Below are some records. Copy every line in them that holds "para".

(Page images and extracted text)
***

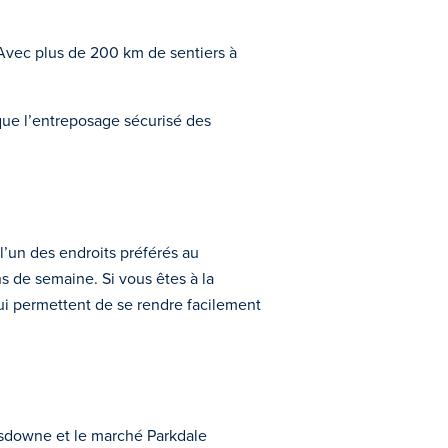
. Avec plus de 200 km de sentiers à
ue l’entreposage sécurisé des
l’un des endroits préférés au
ns de semaine. Si vous êtes à la
ui permettent de se rendre facilement
nsdowne et le marché Parkdale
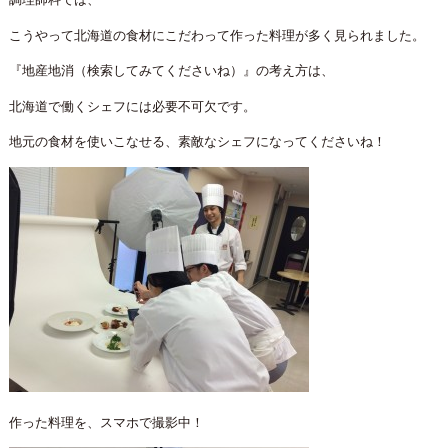
こうやって北海道の食材にこだわって作った料理が多く見られました。
『地産地消（検索してみてくださいね）』の考え方は、
北海道で働くシェフには必要不可欠です。
地元の食材を使いこなせる、素敵なシェフになってくださいね！
作った料理を、スマホで撮影中！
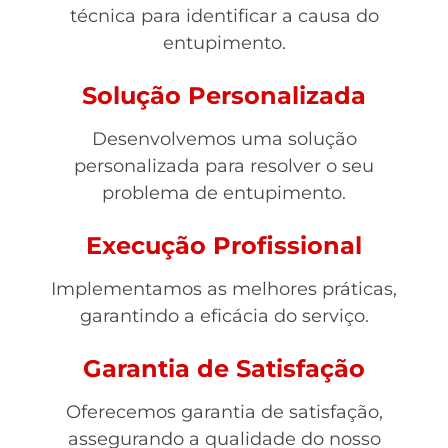
técnica para identificar a causa do
entupimento.
Solução Personalizada
Desenvolvemos uma solução
personalizada para resolver o seu
problema de entupimento.
Execução Profissional
Implementamos as melhores práticas,
garantindo a eficácia do serviço.
Garantia de Satisfação
Oferecemos garantia de satisfação,
assegurando a qualidade do nosso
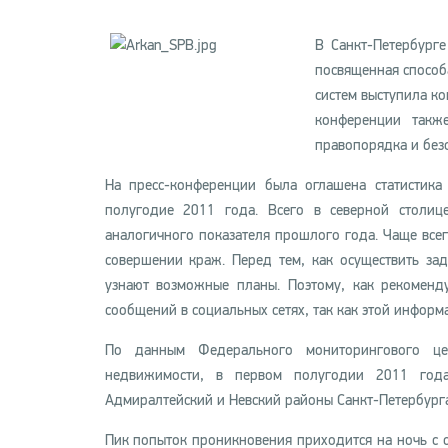
В Санкт-Петербурге
посвященная способ
систем выступила ко
конференции такж
правопорядка и без
На пресс-конференции была оглашена статистика
полугодие 2011 года. Всего в северной столиц
аналогичного показателя прошлого года. Чаще все
совершении краж. Перед тем, как осуществить з
узнают возможные планы. Поэтому, как рекоменд
сообщений в социальных сетях, так как этой информ
По данным Федерального мониторингового це
недвижимости, в первом полугодии 2011 года
Адмиралтейский и Невский районы Санкт-Петербурга
Пик попыток проникновения приходится на ночь с су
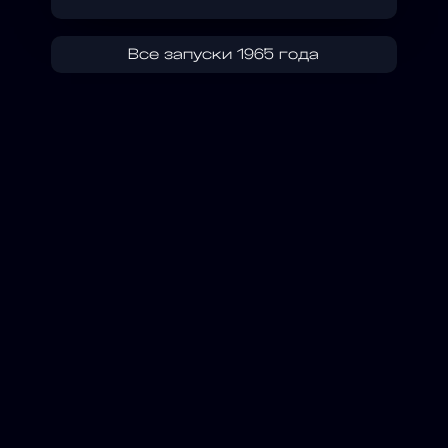
Все запуски 1965 года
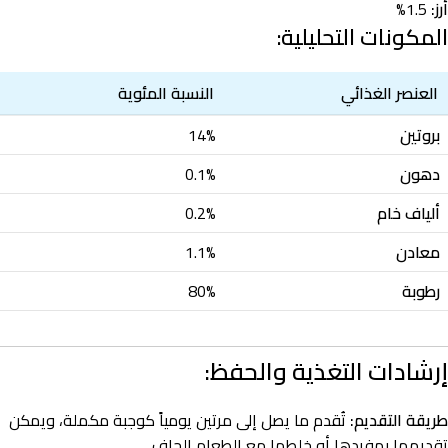
أرز:
1.5%
المكونات التحليلية:
العنصر الغذائي
النسبة المئوية
بروتين
14%
دهون
0.1%
ألياف خام
0.2%
معادن
1.1%
رطوبة
80%
إرشادات التغذية والحفظ:
طريقة التقديم:
تُقدم ما يصل إلى مرتين يومياً كوجبة مكملة، ويمكن
تقديمها بمفردها أو خلطها مع الطعام الجاف.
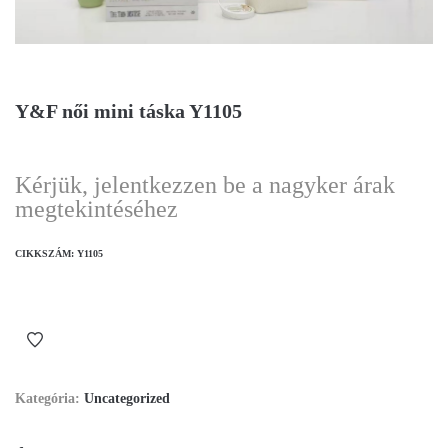
Y&F női mini táska Y1105
Kérjük, jelentkezzen be a nagyker árak
megtekintéséhez
CIKKSZÁM:
Y1105
Kategória:
Uncategorized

***

● **Finished exercise**:
técnica para identificar a causa do
personalizada para resolver o seu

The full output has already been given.